Le slameur et poète kanak Paul Wamo. / DR

Il s’appelle Paul Wamo. Il est marseillais kanak. A Marseille, il s’implique dans des projets autour de l’écriture et de l’oralité, a sorti un Ep, Sol, en mai 2016. Il clame de tout son corps sa poésie, éructe les mots, crie et rugit en martelant le sol. Il parle de Jean-Marie Tjibaou, président du Front de libération nationale kanak socialiste (FLNKS), assassiné, à Ouvéa en 1989 : « Jean-Marie Tjibaou disait : si on ne se montre pas en dansant, on n’existe pas ». Alors Wamo danse et danse encore, il slame et raconte le kanéka, qui a vu le jour dans les années 1980, quand Tjibaou a interpellé les musiciens en leur demandant de « créer une musique qui nous ressemble, dans laquelle on entend nos rythmes. C’est la musique contemporaine kanak : le kanéka ! » lance le poète slameur.

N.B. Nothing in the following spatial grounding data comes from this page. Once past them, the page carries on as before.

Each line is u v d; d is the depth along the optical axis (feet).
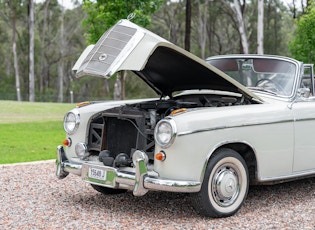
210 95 21.76
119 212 18.98
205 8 156.46
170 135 16.79
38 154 33.30
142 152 17.48
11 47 179.83
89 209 19.36
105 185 18.10
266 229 17.02
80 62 18.88
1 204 20.02
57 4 173.17
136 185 17.03
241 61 22.66
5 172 26.04
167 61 19.34
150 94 175.63
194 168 17.19
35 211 19.06
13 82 179.73
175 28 165.27
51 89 179.52
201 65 18.62
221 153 17.93
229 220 17.99
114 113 19.15
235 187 18.43
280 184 23.97
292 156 20.08
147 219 18.06
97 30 45.91
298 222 17.85
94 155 20.21
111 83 186.60
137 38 17.69
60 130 50.44
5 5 161.27
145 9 43.88
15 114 67.92
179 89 22.07
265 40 165.27
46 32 177.99
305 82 22.33
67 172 19.74
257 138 18.79
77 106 20.85
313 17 47.93
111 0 41.50
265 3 165.17
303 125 20.39
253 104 19.72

PAUL WAMO - NOIR NOIR (CLIP)
Durée : 02:50

Elle s’appelle Ëda (Eléonore Diaz Arbelaez à l’état civil). Elle est parisienne franco-colombienne. Elle chante et joue de la contrebasse, monte sur scène en annonçant ses couleurs : celles-ci vont «du cœur de la jungle amazonienne aux toits parisiens ». Elle sortira son premier Ep en novembre.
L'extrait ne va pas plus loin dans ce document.